Internationally, the concept of gender balance is recognized as a fundamental element of sustainable development and accountable governance. Women are entitled to equal citizenship and political participation, but historical and cultural biases hinder their rights — leading to a detrimental ‘gender gap’ that impacts women and the nation as a whole.

According to the World Economic Forum Global Gender Gap report (2016), “women’s engagement in public life has a positive impact on inequality across society at large, fosters greater credibility in institutions, and heightens democratic outcomes’’.

“Across all countries, making full use of women’s capabilities paves the way to optimizing a nation’s human capital potential. This is evidenced in the strong relationship between the Global Gender Gap Index and the Human Capital Index. Few of the top performers in the Human Capital Index have succeeded in maximizing the development and deployment of their nation’s talent without also narrowing their gender gaps’,’ the report said.

Quota systems have proven an effective means of narrowing the gender gap.  They are used as a form of affirmative action or equal opportunity measures to address the historical under-representation of minority or marginalized groups, in this case, women.

Opponents of quotas consider them unnecessary, or discriminatory. Some critics even see them as a manipulation of the democratic process, which only serves to undermine the legitimacy of women who enter office as a result. On the other hand, quota advocates point out that intervention is necessary because gender biases continue to exist, imposing very real systemic and institutional barriers to women. Parliaments, they say, should reflect the country they serve — and harness the resources and skills of all segments of society.

According to Grand Cape Mount senatorial aspirant, Kula V. Fofana, legally there haven’t been a lot of instruments to protect, encourage or support women’s participation in Liberian politics. “There’s a need for political and legal reform which will give women the opportunity to contest – this will be an important milestone in our history,’’ she said.

The core idea behind quota systems is to ensure that female participation is more than tokenism, where a select few are “permitted entry”.

”Reserved seats’’ are an example of legal quotas mandated in a country’s constitution to regulate the number of women elected. They set aside or reserve a certain number or percentage of legislative seats that other groups are not eligible to contest. Another example would be an electoral quota that legally require political parties to meet an established minimum for the share of women on their candidate lists. This approach may include incentives to support parties to find suitable women candidates, and legal sanctions for their non-compliance. Voluntary quotas are essentially what is in place now, with individual parties agreeing that women should comprise a certain proportion of candidates nominated (30%).

In Rwanda the political gender gap was addressed through constitutional reform, which instituted a quota of 30 percent female representation in all decision-making bodies. In the Parliament, 24 of the 80 seats in the Lower House were reserved for women to be elected by an innovative special electoral college composed of voters from local women’s councils and district councils, according to UN Women.
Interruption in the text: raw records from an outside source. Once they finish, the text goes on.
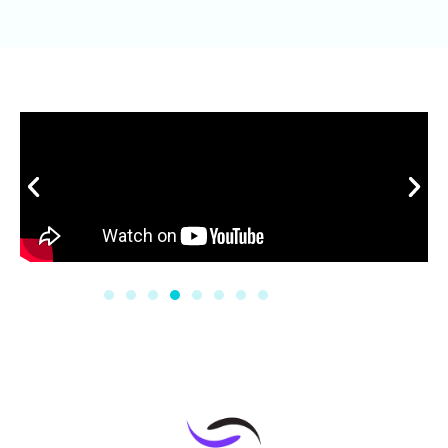
רעיונות
ודרכים
סרטונים
לשיפור
וכמובן
כל
המספרי
ם היו
מול
עינינו
בכל
זמן(לא
החוליה
החזקה
אצלנו)
.ירון ידע
להסביר
מה
אנחנו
Rwanda’s Chamber of Deputies is presently 64 percent female, making the country the leader in parliamentary gender balance, not just for Africa, but the world. The country is rated 6th out of 144 countries included, when it comes to addressing the gender gap. Since the introduction of the “Reserved Seat” quota system in 2013, Rwanda has likewise seen a rise in its HDI Ranking, from .5 to .524, or 158th out of 189 nations researched in 2017.

Presently in the US (placed 51st in terms of closing the gender gap and 13th on the HDI and), twenty-five percent of the Senate is female, while women represent twenty-three percent of the House of Representatives. In the current Liberian Legislature, 11 out of 103 seats (11%) are occupied by women; and Liberia places 114th in terms of gender gap and 181st on the HDI.